# our 14 week old has dark spots on her coat only a few though !



## emmark (Sep 27, 2009)

hello fellow best dog in the world owners just a quick question our megan has a few dark spots about the size of your little finger nail all in her lower back she had them when we picked her as a pup (they all did) but they were very faint now shes getting darker you can see them.

is this a normal trait/will they go away ?


----------



## Crazy Kian (Aug 10, 2009)

maybe she is part dalmation ;D

Kian went through a change in his coat and he is still getting darker and might even have lighter patches.
I am sure it is nothing to be worried about... it's amazing how many variations this breed can have.


----------



## DragonTheRevolutionary (Feb 15, 2009)

Crazy said:


> maybe she is part dalmation ;D
> 
> Kian went through a change in his coat and he is still getting darker and might even have lighter patches.
> I am sure it is nothing to be worried about... it's amazing how many variations this breed can have.

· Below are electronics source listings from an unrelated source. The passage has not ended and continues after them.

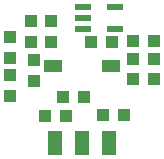
<source format=gbr>
G04 EasyPC Gerber Version 20.0.2 Build 4112 *
G04 #@! TF.Part,Single*
G04 #@! TF.FileFunction,Soldermask,Top *
%FSLAX25Y25*%
%MOIN*%
G04 #@! TA.AperFunction,SMDPad*
%ADD18R,0.05200X0.02200*%
%ADD14R,0.03937X0.04291*%
%ADD12R,0.03940X0.04330*%
%ADD17R,0.04291X0.03937*%
%ADD13R,0.05906X0.03937*%
%ADD15R,0.04330X0.03940*%
%ADD16R,0.05000X0.08000*%
X0Y0D02*
D02*
D12*
X34400Y41050D03*
X38700Y16750D03*
X41400Y41050D03*
X45700Y16750D03*
X48500Y28950D03*
Y35450D03*
X48600Y41450D03*
X55500Y28950D03*
Y35450D03*
X55600Y41450D03*
D02*
D13*
X21903Y33046D03*
X41103D03*
D02*
D14*
X7500Y35950D03*
Y42950D03*
X7600Y23250D03*
Y30250D03*
X15400Y28350D03*
Y35350D03*
D02*
D15*
X14600Y41150D03*
Y48150D03*
X21300Y41150D03*
Y48150D03*
D02*
D16*
X22600Y7550D03*
X31400Y7450D03*
X40500Y7650D03*
D02*
D17*
X19300Y16550D03*
X25300Y22750D03*
X26300Y16550D03*
X32300Y22750D03*
D02*
D18*
X31801Y45410D03*
Y49150D03*
Y52890D03*
X42599Y45410D03*
Y52890D03*
X0Y0D02*
M02*

</source>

OMG ......DALMATION VIZSLA MIX, its genius, imagine how awesome a vizsla would look with black spots all over, GOD I LOVE!!!!! ;D 

*is going insane*


----------



## Lisa (Feb 18, 2009)

Are you talking dark spots on the skin or dark spots in the fur? And how dark? I heard of variation in the fur colour but not the skin.

As for the dalmation/V mix - what a laugh.


----------



## Islander (May 2, 2009)

For a while a few weeks ago Ziva had a darker spot in her hair like you described... I called it her beauty mark... then after about a week or so it just disappeared... Her coloring has changed since we got her, which is normal...


----------